Christmas can be a particularly challenging time. For anyone navigating antidepressant and benzodiazepine-induced neurological dysfunction or withdrawal, the season’s demands can feel especially heavy. The social expectations, the unpredictable symptoms, and the sensory overload can be overwhelming, making it difficult to commit to plans or fully participate.

Many find themselves facing heightened emotions, overstimulation, or fatigue after even brief engagements. And for those with active, sociable families, the pressure to keep up can feel impossible.

If you’ve had to step back from organizing, hosting, or contributing in the ways you once did, please be kind to yourself. Feeling guilty or inadequate is a common reaction, but it is also unnecessary. It’s okay to say “no,” to prioritize your needs, and to trust that your loved ones will understand—even if they don’t right away.

You didn’t choose this. None of this is your fault. Your signs of healing/ymptoms are the result of a temporary, reversible neurological state, not something “all in your mind.” Every day, your body is working to restore homeostatic equilibrium. You are persevering through something extraordinary, and that in itself is a profound accomplishment.

Try to remind yourself: the day will come when this struggle is behind you. One day, you’ll be celebrating your recovery. The signs of healing that seem endless now will be a distant memory, replaced by renewed health, vitality, and the freedom to fully embrace life.

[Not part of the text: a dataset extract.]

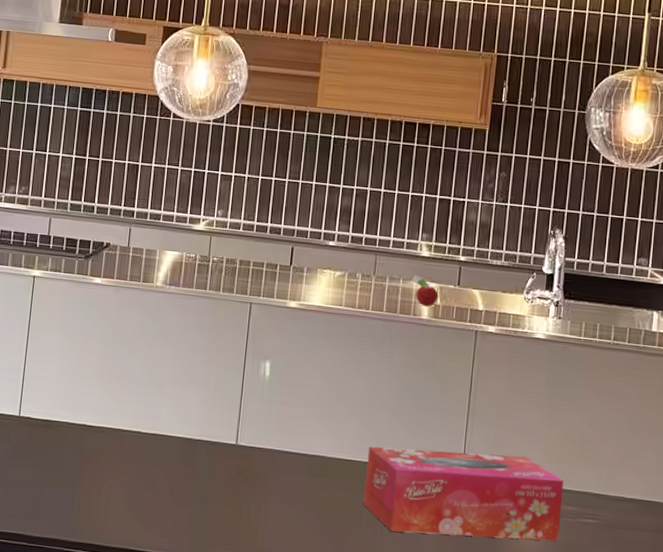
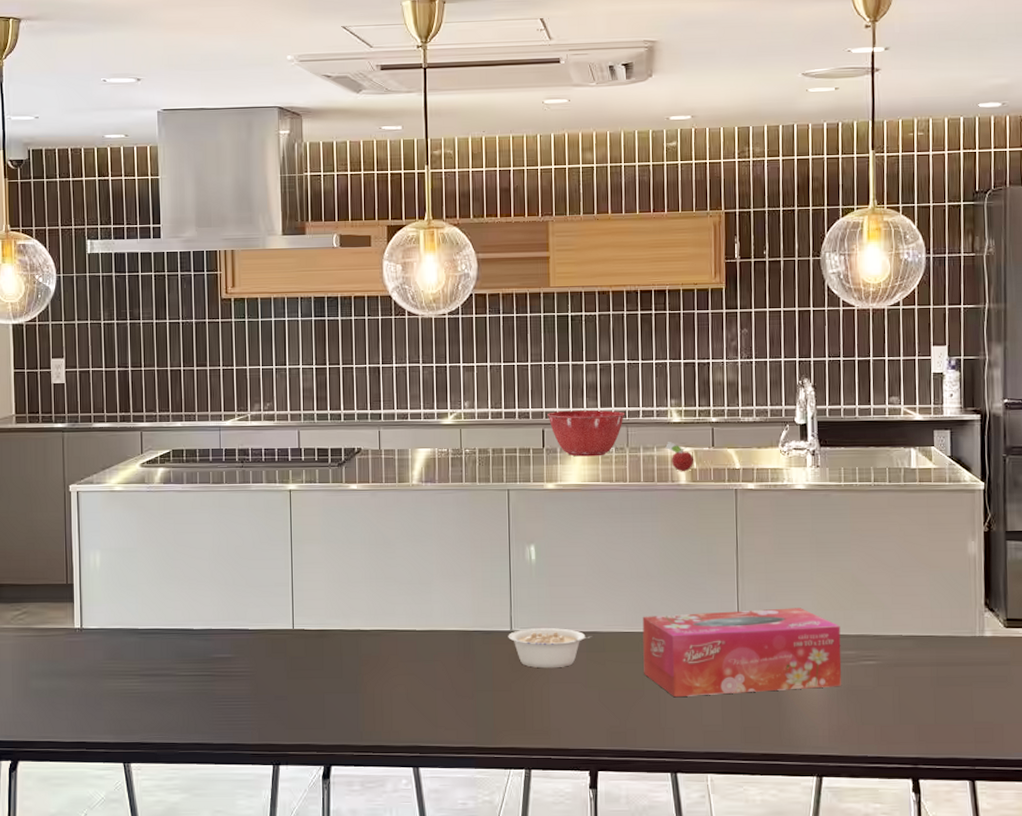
legume: none [232,444,317,488] -> present [508,628,593,669]
mixing bowl: none [299,231,376,281] -> present [548,410,625,457]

You’ll think back to moments like this Christmas, when you doubted whether you could keep going, and you’ll feel immense pride in how you didn’t give up. You’ll be filled with gratitude for your perseverance and courage.

For now, while you wait for that brighter future, do what you can to make this season as gentle and comforting as possible. If you celebrate Christmas, focus on small, meaningful moments—whether it’s enjoying a quiet evening with soft lights, a favorite Hallmark movie, or a comforting meal.

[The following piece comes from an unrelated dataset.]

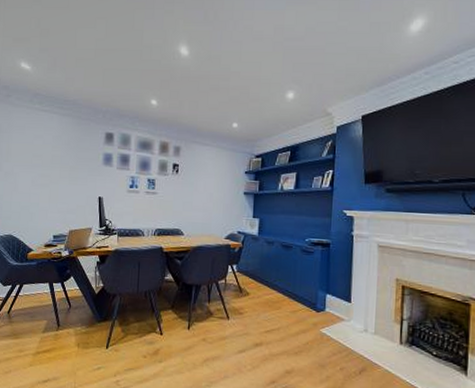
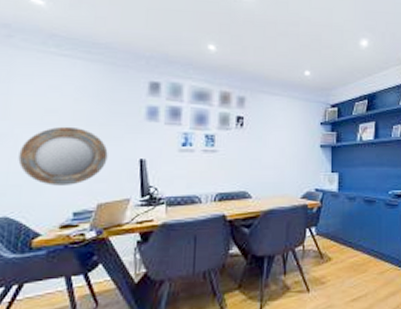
home mirror: none [17,168,76,215] -> present [18,126,108,186]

When intrusive or catastrophic thoughts arise, remind yourself that they are not your truth. They are thoughts, nothing more. Acknowledge them, observe them, and let them pass without attaching belief or power to them.

Protect your energy. This might mean stepping back from online spaces that feel too overwhelming or holding firm boundaries with those who may not understand your experience. It’s okay to prioritise your peace over pleasing others.

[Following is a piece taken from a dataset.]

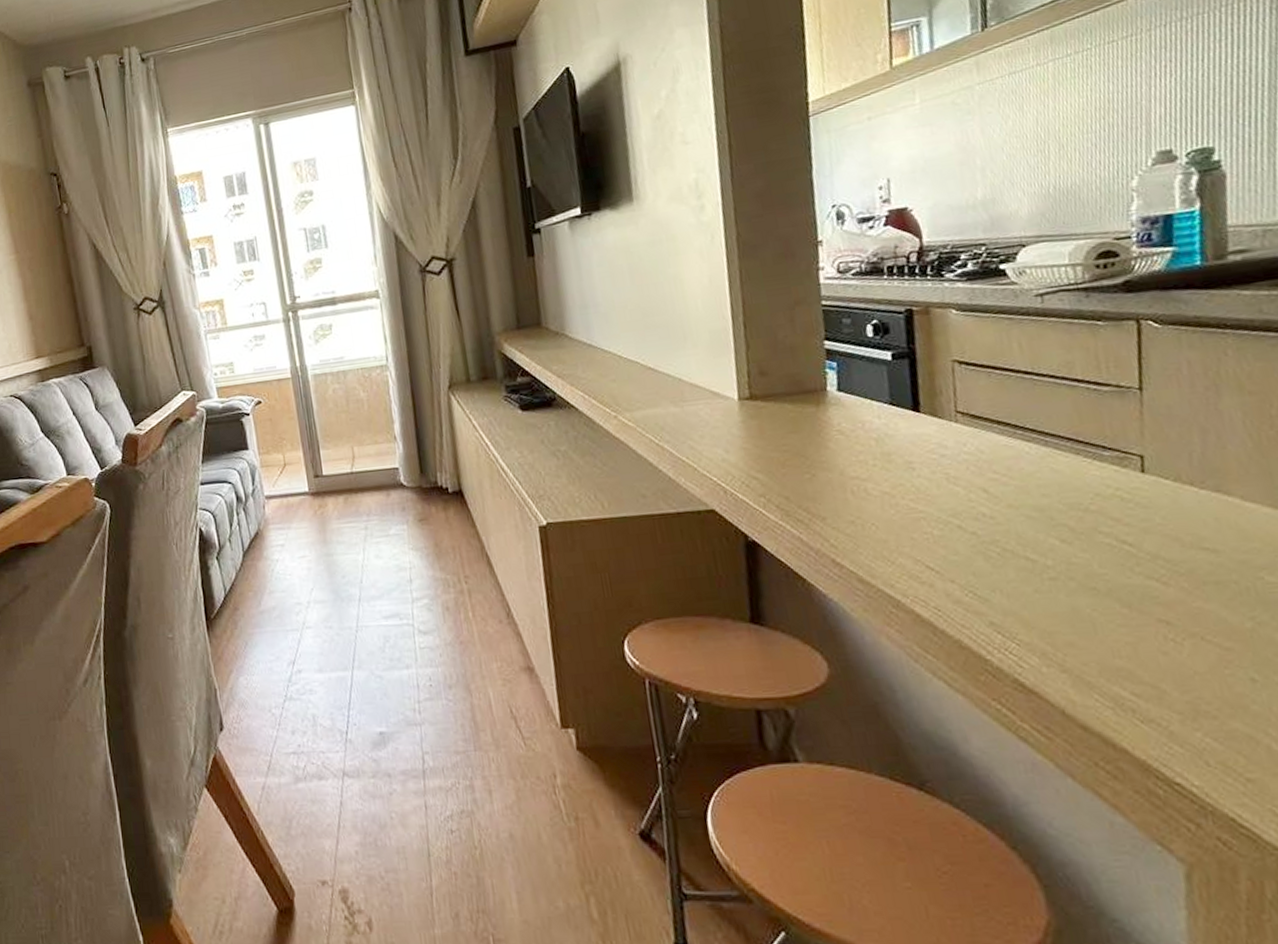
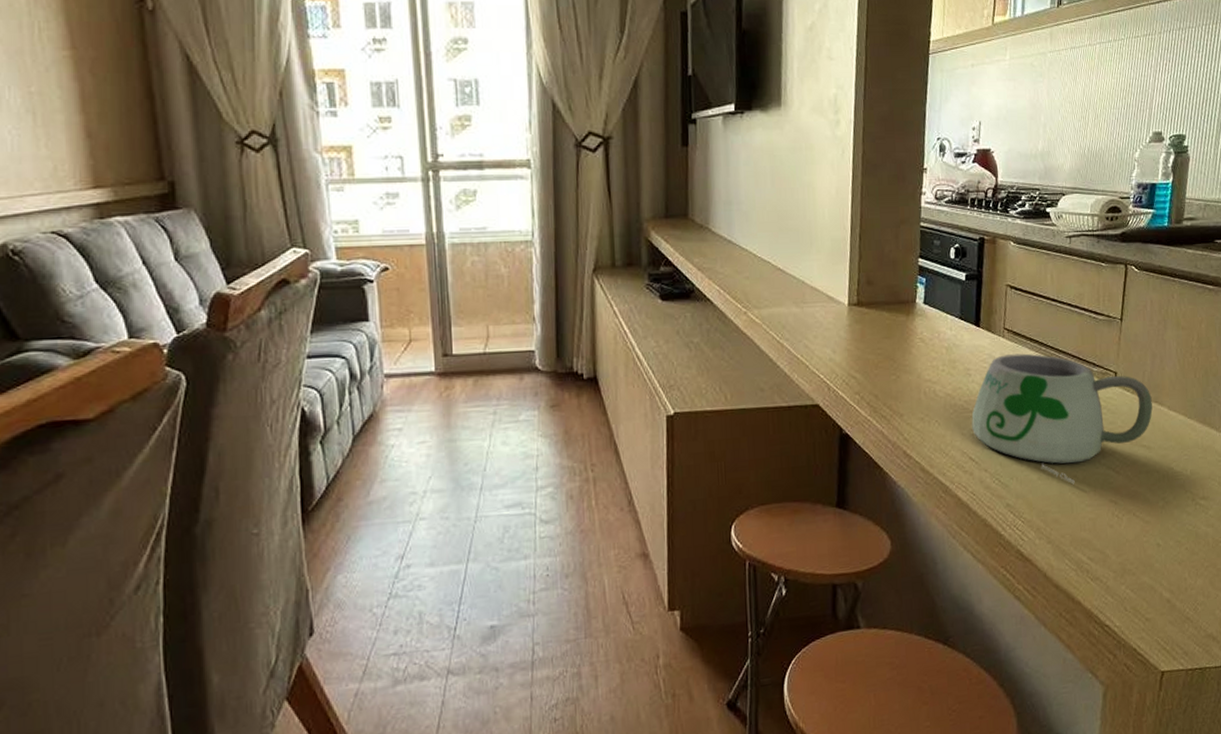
mug: none [922,439,1214,599] -> present [971,353,1153,485]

Above all, remember: healing is happening, even when it feels imperceptible. Recovery is a non-linear journey—some days will feel like progress, while others may feel like the opposite. But every step, even the hardest ones, moves you closer to restored health.

So, take heart this Christmas. Be kind to yourself. Trust that the body has an incredible ability to heal, and know that your perseverance is paving the way for this.

You are not alone, and you are doing so much better than you may think.